Friday, April 22, 2022

Collateral damage

There is so much collateral damage that comes with the decision made by Putin and his generals to massacre their Ukrainian brothers and sisters, in addition to the cruelty of their deaths. There is the fact that thousands of young Russian lives are being ground up and thrown away, as kids who can't resist being drafted are pulled into this awful nightmare. Putin is murdering his own people as well as his neighbors.

And there is the fact that Ukrainians will now hate Russians for generations, people they had until now accepted as cousins and brothers and sisters.

And the fact that there will be no way to convince those who can't, or refuse to try to, tell the difference between politics and culture that they should not punish the average Russian for the harm done by their government.

I have been following the career of Alexander Malofeev since he was a small child. Adore the guy. And I use that word very sparingly. Watched him grow up. Watched him acquire English. Watched him develop from a child prodigy into a world-class concert pianist I'm always willing to stop what I'm doing to listen to, when a new YouTube video of his comes out. 

If you don't know him, set aside some time. Go to YouTube and start anywhere. Go back and forth between his early days and more recent times. Don't miss that wonderful Poulenc concert he plays with Georgian prodigy Sandro Nebieridze in 2018, where he's still wearing braces. How often do you see a teenager with braces so carried away by the music he is creating?

Don't miss him playing Gershwin. Liszt. Rachmaninoff. I'll stop here.

What got me going this morning on Alexander - Sasha - Malofeev was one of those automated pieces that are all the rage these days, news articles and other pieces spoken by robots who pause in all the wrong places and mispronounce things so badly (It's ma - lo - fay - yev, not ma - lo - FEEV rhymes with leave).

This one is about the fact that Sasha arrived in Canada - Montreal, I believe - just as Putin invaded Ukraine - and cut his tour short. For a while they were reporting that the Vancouver Concert would go on as planned, but today I read that that one too was cancelled.
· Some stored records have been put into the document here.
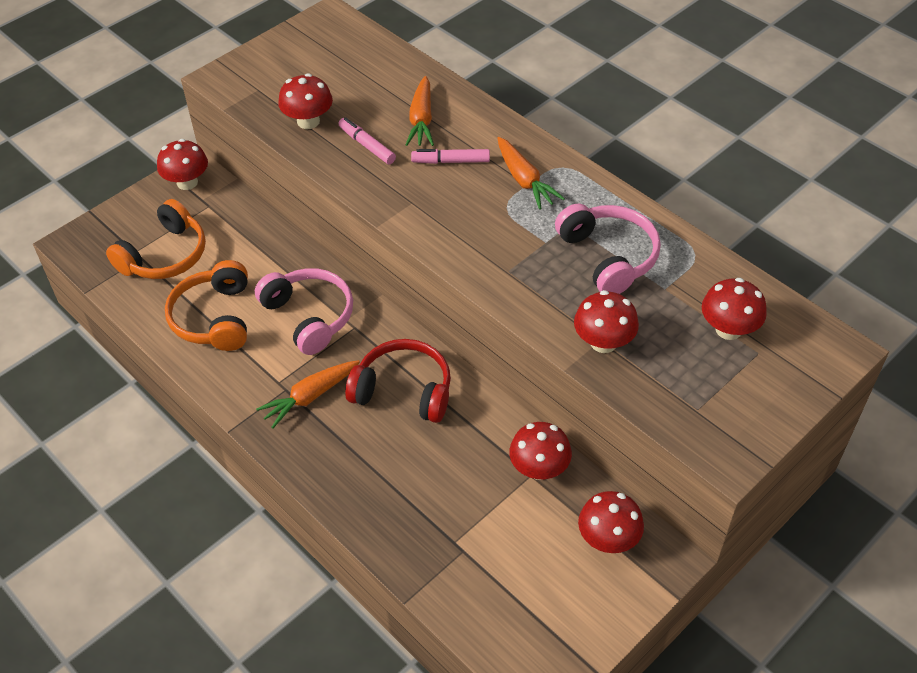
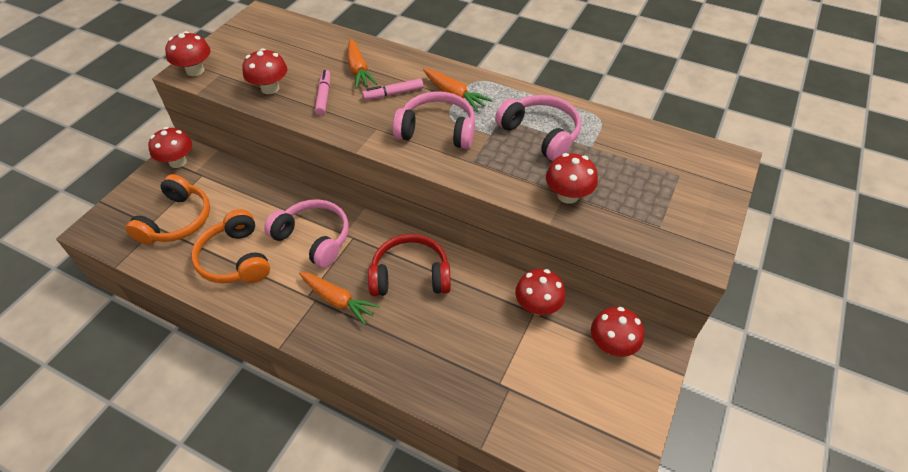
camera: 20 degrees left, 0 degrees up
orange carrot [256,360,360,429] -> orange carrot turned 90 degrees counterclockwise [299,272,380,325]
pink marker [339,117,396,164] -> pink marker turned 60 degrees clockwise [315,70,330,115]
red mushroom [702,278,767,340] -> red mushroom moved to [165,31,210,76]
none -> pink headphones [393,91,475,149]

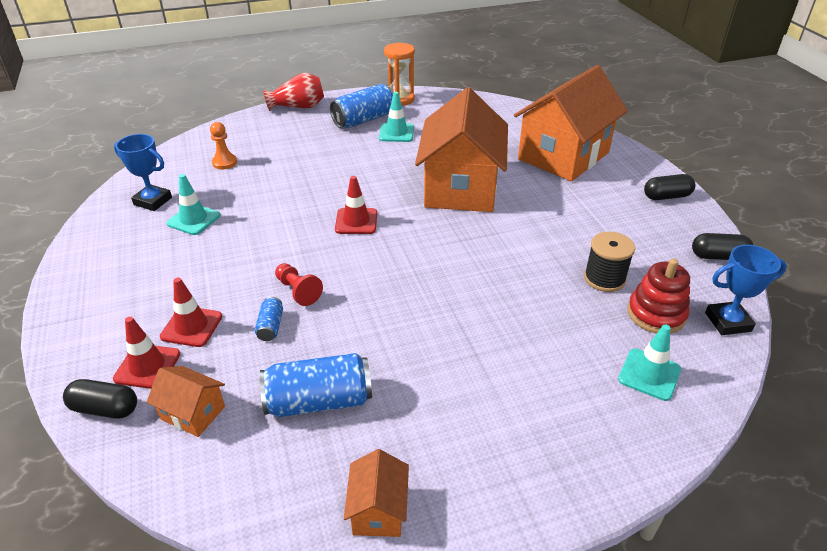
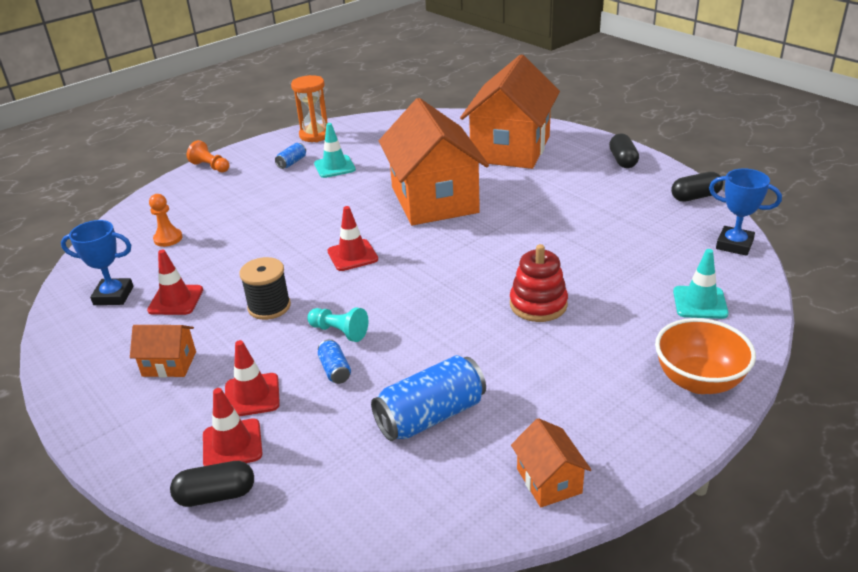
camera: 20 degrees left, 5 degrees down
orange house [146,366,225,437] -> orange house moved to [130,325,196,377]
turquoise traffic cone [167,174,220,235] -> red traffic cone [147,250,203,315]
red vase [263,73,324,111] -> orange pawn [187,140,230,172]
red pawn [275,263,323,306] -> turquoise pawn [307,307,368,342]
blue can [330,84,394,128] -> blue can [275,143,306,169], size x0.48
black spool [584,231,635,292] -> black spool moved to [239,257,291,320]
red stacking toy [627,259,690,334] -> red stacking toy moved to [510,244,568,322]
black capsule [644,174,695,200] -> black capsule turned 60 degrees counterclockwise [609,133,639,168]
blue trophy [705,245,787,335] -> blue trophy turned 60 degrees clockwise [709,168,782,256]
none -> orange bowl [655,318,756,394]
The commentary is too hard on the concert producers, as if they were insulting this wonderful talent by shutting him down. They weren't. They were taking precautions. Disagree with the move, if you will. I accept their thinking that they want to avoid any chance some wacko in the audience will attack him for being Russian. The thought of that scares the bejeezuz out of me.

And for the record, here's Alexander Malofeev's take on the whole thing, lifted from his Facebook page:

I am contacted by journalists now who want me to make statements. I feel very uncomfortable about this and also think that it can affect my family in Russia.
I still believe Russian culture and music specifically should not be tarnished by the ongoing tragedy, though it is impossible to stay aside now.
Honestly, the only thing I can do now is to pray and cry.

But such is the state of affairs. Russians - the good guys - are taking it on the chin because this pischer Trump idol piece of inhumanity running the show in their country has decided he wants to be Czar of All Slavs.

Anyway, here's the news item, if you want to follow up on the story.

May we live till better times come around.